The “mitochondria” are the cell’s powerhouses and known to be implicated in Alzheimer’s disease. Jun.-Prof. Dr. Michela Deleidi from DZNE Tübingen and coworkers have taken a look on this relationship by studying “organoids”, which are miniature 3D brain models derived from stem cells. Their research is featured on the cover of “Molecular Psychiatry”.

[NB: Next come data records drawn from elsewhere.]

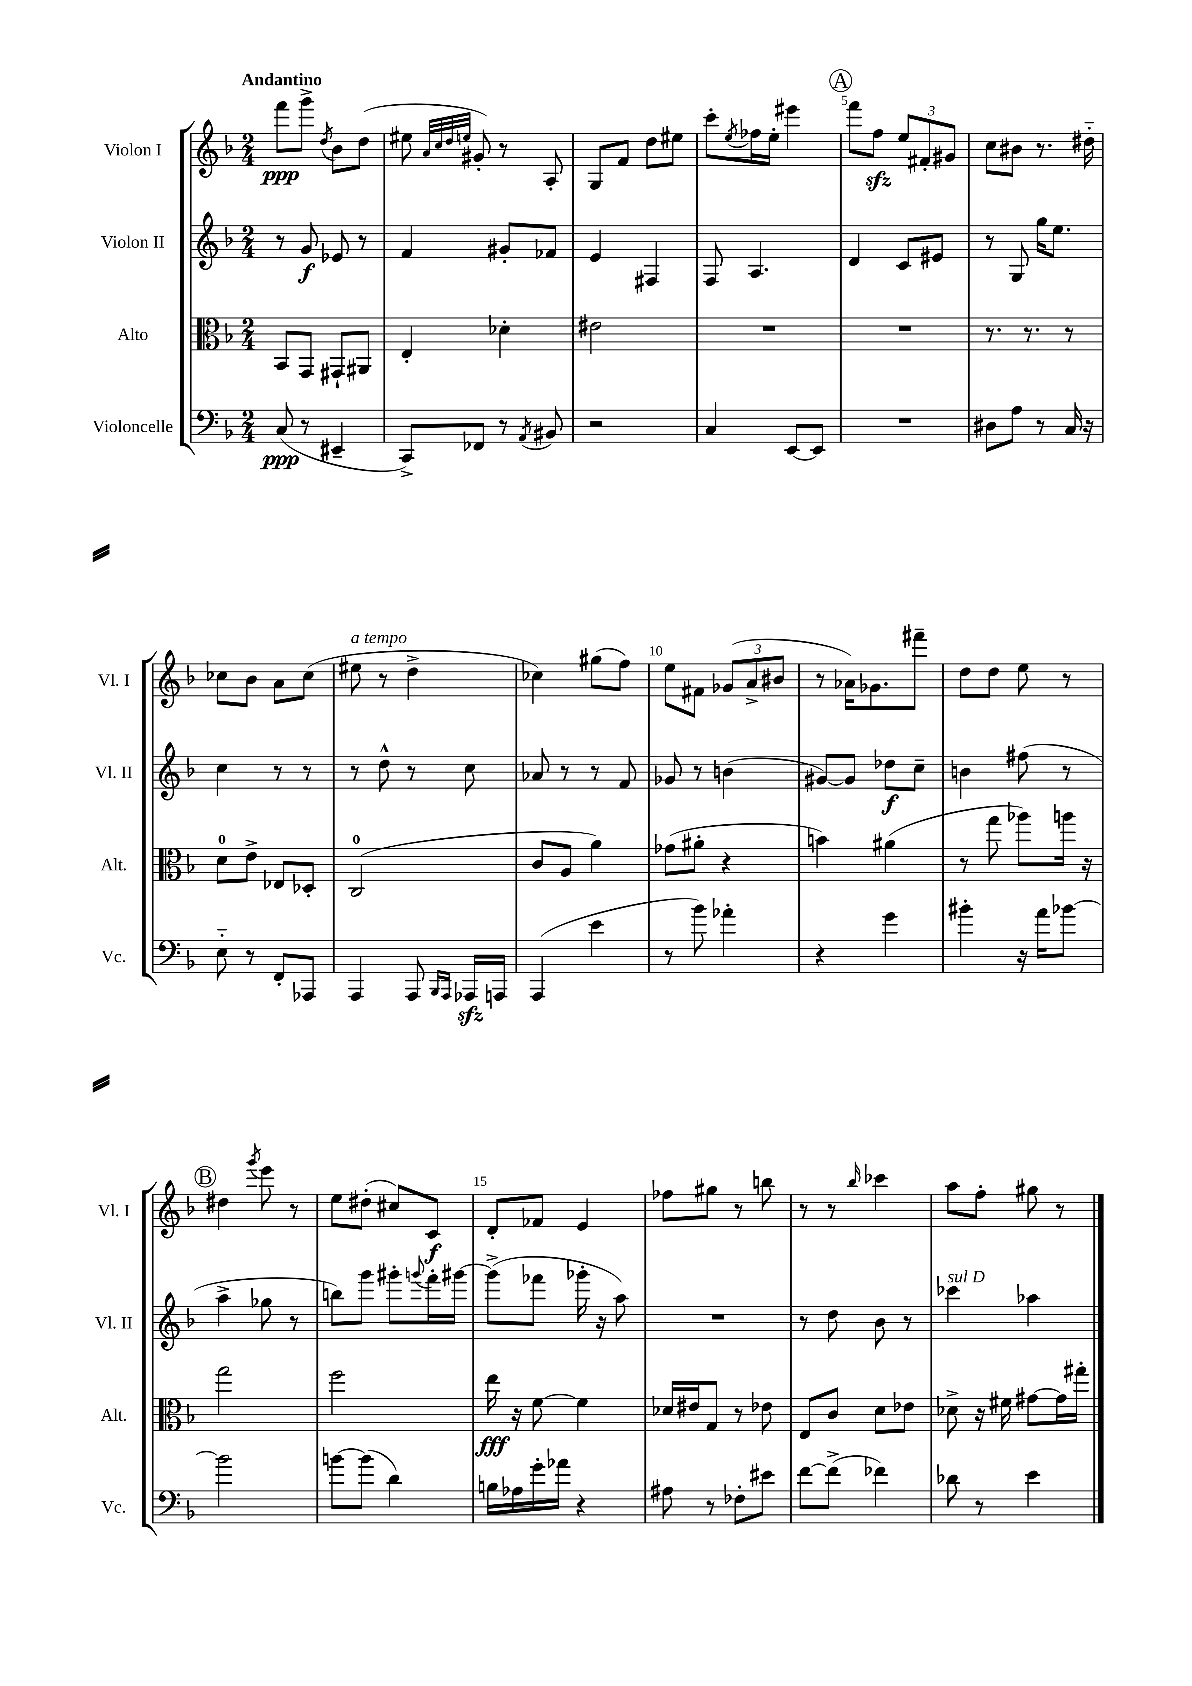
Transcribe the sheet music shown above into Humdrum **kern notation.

**kern	**kern	**kern	**kern
*staff4	*staff3	*staff2	*staff1
*clefF4	*clefC3	*clefG2	*clefG2
*k[b-]	*k[b-]	*k[b-]	*k[b-]
*M2/4	*M2/4	*M2/4	*M2/4
(8C	8BB-	8r	8fff
8r	8GG	8g	8ggg^
.	.	.	8qdd
4EE#~	8GG#`	8e-	8b-
.	8AA#	8r	(8dd
=	=	=	=
8CC^)	4E'	4f	8ee#
.	.	.	32qqa
.	.	.	32qqcc
.	.	.	32qqdd
.	.	.	32qqee
8FF-	.	.	8g#')
8r	4d-'	8g#'	8r
8qAA	.	.	.
8BB#	.	8f-	8A'
=	=	=	=
2r	2e#	4e	8G
.	.	.	8f
.	.	4F#	8dd
.	.	.	8ee#
=	=	=	=
4C	2r	8F	8ccc'
.	.	.	8qee
.	.	4.A	16ff-
.	.	.	16ee'
[8EE	.	.	4eee#
8EE]	.	.	.
=	=	=	=
2r	2r	4d	8fff
.	.	.	8ff
.	.	8c	12ee
.	.	.	12f#'
.	.	8e#	.
.	.	.	12g#
=	=	=	=
8D#	8.r	8r	8cc
8A	.	8G	8b#
.	8.r	.	.
8r	.	16gg	8.r
.	.	8.ee	.
16C	8r	.	.
16r	.	.	16dd#'~
=	=	=	=
8E'~	8d	4cc	8cc-
8r	8e^	.	8b-
8FF'	8E-	8r	8a
8AAA-	8D-'	8r	(8cc-
=	=	=	=
4AAA	(2C	8r	8ee#
.	.	8dd^^	8r
8AAA	.	8r	4dd^
16qqBBB-	.	.	.
16qqAAA	.	.	.
16AAA-	.	8cc	.
16AAA	.	.	.
=	=	=	=
(4AAA	8c	8a-	4cc-)
.	8A	8r	.
4e	4a)	8r	(8gg#
.	.	8f	8ff)
=	=	=	=
8r	(8g-	8g-	8ee
8b-)	8a#'	8r	8f#
4a-'	4r	(4b	(12g-
.	.	.	12a^
.	.	.	12b#
=	=	=	=
4r	4b)	[8g#)	8r
.	.	8g#]	16a-)
.	.	.	8.g-
4g	(4a#	8dd-	.
.	.	8cc~	8fff#~
=	=	=	=
4b#'	8r	4b	8dd
.	8gg	.	8dd
16r	8aa-)	(8ff#	8ee
16a	.	.	.
[8b-	16aa	8r	8r
.	16r	.	.
=	=	=	=
2b-]	2gg	4aa^	4dd#
.	.	.	8qggg
.	.	8gg-	8eee
.	.	8r	8r
=	=	=	=
[8b	2ff	8bb)	8ee
(8b]	.	8ggg	(8dd#'
4d)	.	8ggg#'	8cc#)
.	.	8qqggg	.
.	.	16fff'	8c
.	.	[16ggg#	.
=	=	=	=
16B	16ee	(8ggg#^]	8d'
16A-	16r	.	.
16g'	[8f	8fff-	8f-
16a-	.	.	.
4r	4f]	16ggg-'	4e
.	.	16r	.
.	.	8aa)	.
=	=	=	=
8A#	16d-	2r	8ff-
.	16e#	.	.
8r	8G	.	8gg#
8F-'	8r	.	8r
8e#	8e-	.	8bb
=	=	=	=
[8f	8E	8r	8r
(8f^]	8c	8dd	8r
.	.	.	16qqbb-
4f-)	8d	8b-	4ccc-
.	8e-	8r	.
=	=	=	=
8d-	8d-^	4ccc-	8aa
8r	16r	.	8ff'
.	16f#	.	.
4e	[8g#	4aa-	8gg#
.	16g#]	.	8r
.	16gg#'	.	.
==	==	==	==
*-	*-	*-	*-
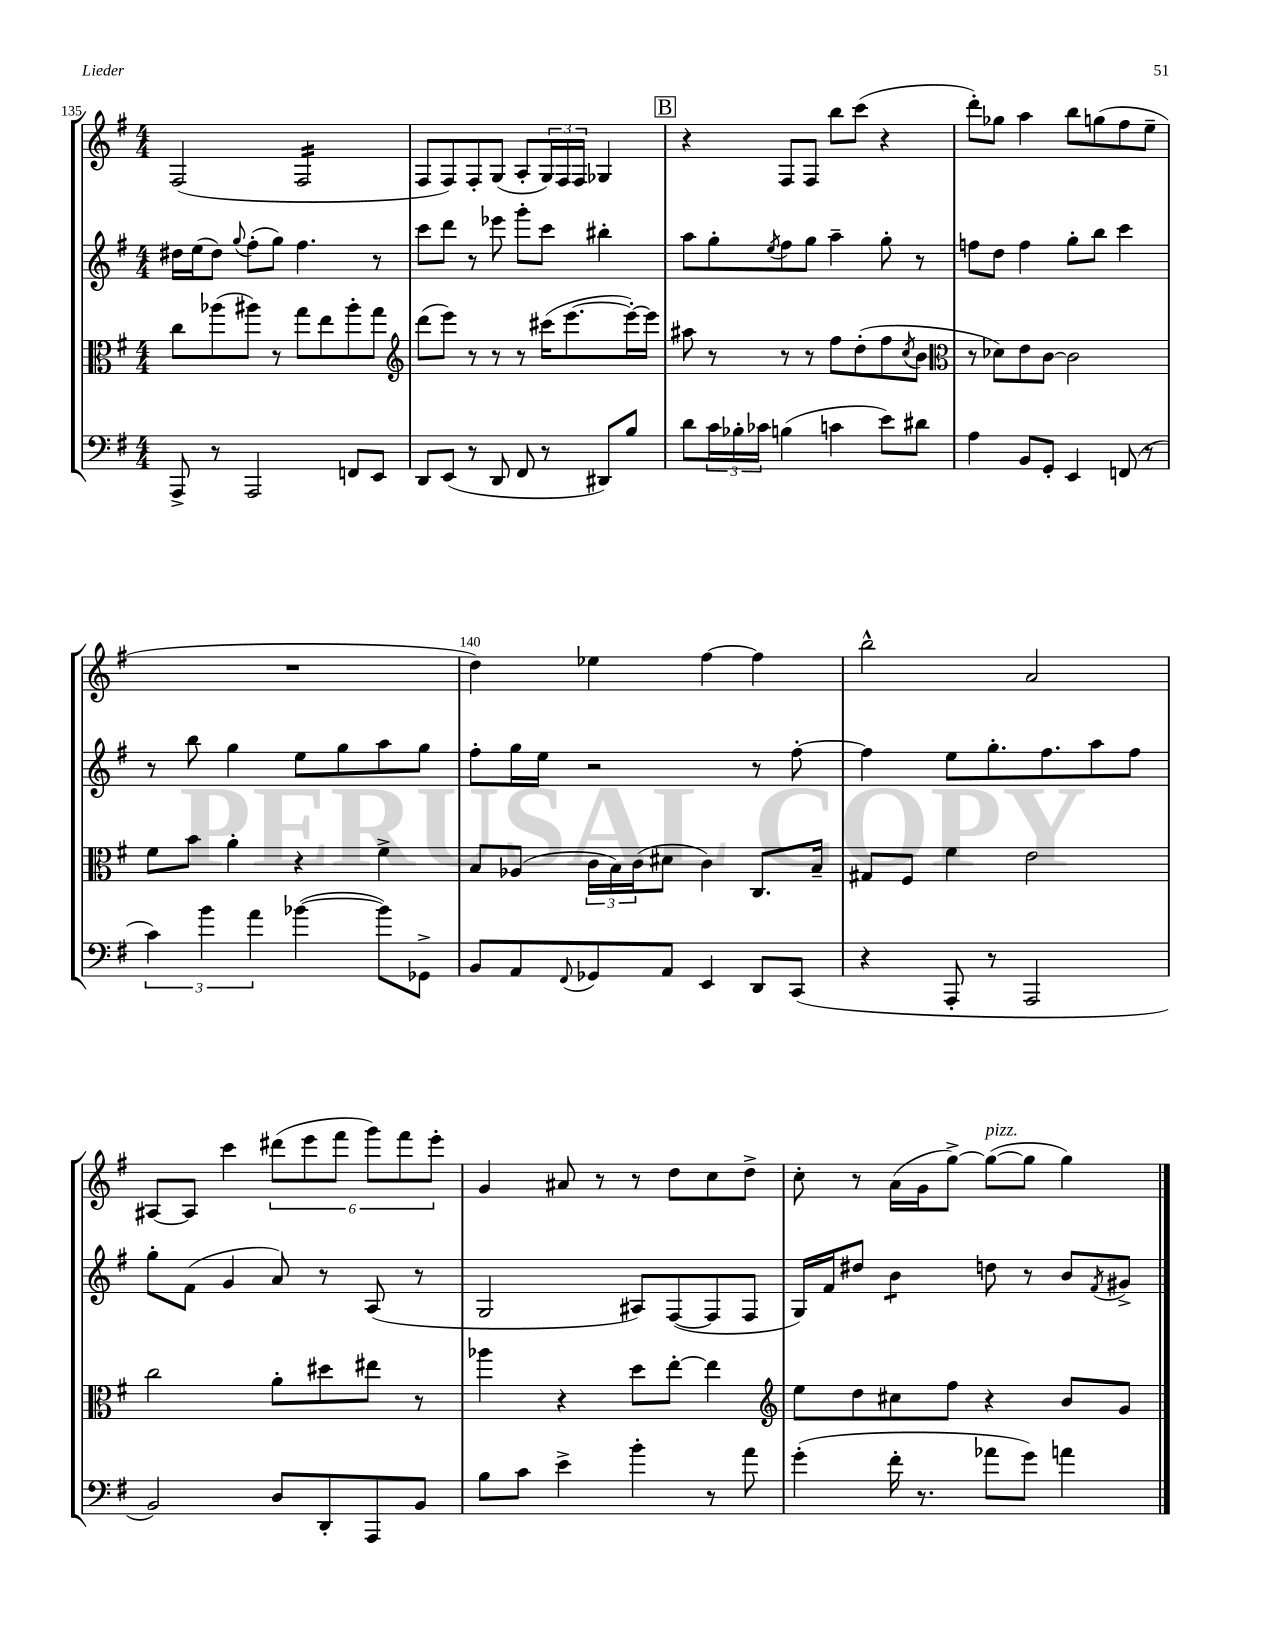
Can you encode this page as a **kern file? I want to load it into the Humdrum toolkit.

**kern	**kern	**kern	**kern
*staff4	*staff3	*staff2	*staff1
*clefF4	*clefC3	*clefG2	*clefG2
*k[f#]	*k[f#]	*k[f#]	*k[f#]
*M4/4	*M4/4	*M4/4	*M4/4
8AAA^	8cc	16dd#	(2F#
.	.	(16ee	.
8r	(8aa-	8dd#)	.
.	.	8qqgg	.
2AAA	8aa#)	(8ff#'	.
.	8r	8gg)	.
.	8gg	4.ff#	2F#
.	8ee	.	.
8FF	8aa#'	.	.
8EE	8gg	8r	.
=	=	=	=
*	*clefG2	*	*
8DD	(8ddd	8ccc	8F#
(8EE	8eee)	8ddd	8F#)
8r	8r	8r	8F#'
8DD	8r	8eee-	(8G
8FF#	8r	8ggg'	8A'
8r	(16ccc#	8ccc	24G)
.	.	.	24F#
.	[8.eee	.	.
.	.	.	24F#
8DD#)	.	4bb#'	4G-
8B	16eee'_)	.	.
.	16eee]	.	.
=	=	=	=
8d	8aa#	8aa	4r
24c	8r	8gg'	.
24B-'	.	.	.
24c-	.	.	.
.	.	8qee	.
(4B	8r	8ff#	8F#
.	8r	8gg	8F#
4c	8ff#	4aa~	8bb
.	(8dd'	.	(8ccc
8e)	8ff#	8gg'	4r
.	8qcc	.	.
8d#	8b	8r	.
=	=	=	=
*	*clefC3	*	*
4A	8r	8ff	8ddd')
.	8d-)	8dd	8gg-
8BB	8e	4ff	4aa
8GG'	[8c	.	.
4EE	2c]	8gg'	8bb
.	.	8bb	(8gg
(8FF	.	4ccc	8ff#
8r	.	.	8ee~
=	=	=	=
6c)	8f#	8r	1r
.	8b	8bb	.
6b	.	.	.
.	4a'	4gg	.
6a	.	.	.
([4b-	4r	8ee	.
.	.	8gg	.
8b-])	4f#^	8aa	.
8GG-^	.	8gg	.
=	=	=	=
8BB	8B	8ff#'	4dd)
8AA	(8A-	16gg	.
.	.	16ee	.
8qqFF#	.	.	.
8GG-	24c	2r	4ee-
.	24B)	.	.
.	(24c	.	.
8AA	8d#	.	.
4EE	4c)	.	[4ff#
8DD	8.C	8r	4ff#]
(8CC	.	[8ff#'	.
.	16B~	.	.
=	=	=	=
4r	8G#	4ff#]	2bb^^
.	8F#	.	.
8AAA'	4f#	8ee	.
8r	.	8.gg'	.
2AAA	2e	.	2a
.	.	8.ff#	.
.	.	8aa	.
.	.	8ff#	.
=	=	=	=
2BB)	2cc	8gg'	[8A#
.	.	(8f#	8A#]
.	.	4g	4ccc
8D	8a'	8a)	(12ddd#
.	.	.	12eee
8DD'	8dd#	8r	.
.	.	.	12fff#
8AAA	8ee#	(8A	12ggg)
.	.	.	12fff#
8BB	8r	8r	.
.	.	.	12eee'
=	=	=	=
8B	4aa-	2G	4g
8c	.	.	.
4e^	4r	.	8a#
.	.	.	8r
4b'	8dd	8A#)	8r
.	[8ee'	([8F#	8dd
8r	4ee]	8F#]	8cc
8a	.	8F#	8dd^
=	=	=	=
*	*clefG2	*	*
(4g'	8ee	16G)	8cc'
.	.	16f#	.
.	8dd	8dd#	8r
16f#'	8cc#	4b	(16a
8.r	.	.	16g
.	8ff#	.	[8gg^)
8a-	4r	8dd	(8gg_
8g)	.	8r	8gg]
4a	8b	8b	4gg)
.	.	8qf#	.
.	8g	8g#^	.
==	==	==	==
*-	*-	*-	*-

They are up to four millimeters in size, float in a Petri dish and are designed to help in understanding the causes of diseases and developing therapies: three-dimensional brain organoids, grown in the laboratory from human stem cells. These little brain models develop in a similar way to a human brain. This is why they also feature mitochondria, which are tiny "powerhouses" responsible for cellular energy metabolism. If there is a defect in this process, the energy metabolism in the cells is disturbed. In some cases, such a defect has a genetic cause. As a result, so-called mitochondrial diseases occur, which manifest themselves for example in brain disorders.
The DZNE research group led by Michela Deleidi has now used such "mini-brains" to investigate the role of mitochondria in Alzheimer's disease. The researchers found that defects in the mitochondrial gene PITRM1 lead to an increase of protein deposits in the mini-brains, similar to the so-called amyloid-beta plaques observed in the brains of Alzheimer's patients. The researchers also used the mini-brain models to test medications against neurodegenerative and neuropsychiatric diseases. They found that drugs targeting the mitochondria may be useful in delaying or even preventing Alzheimer's disease. "Our study also suggests that mitochondria affect brain inflammation at the early stages of the disease," says Michela Deleidi. "Hence, medications targeting both, mitochondria and the inflammatory response, should be studied for the treatment of Alzheimer's in future studies".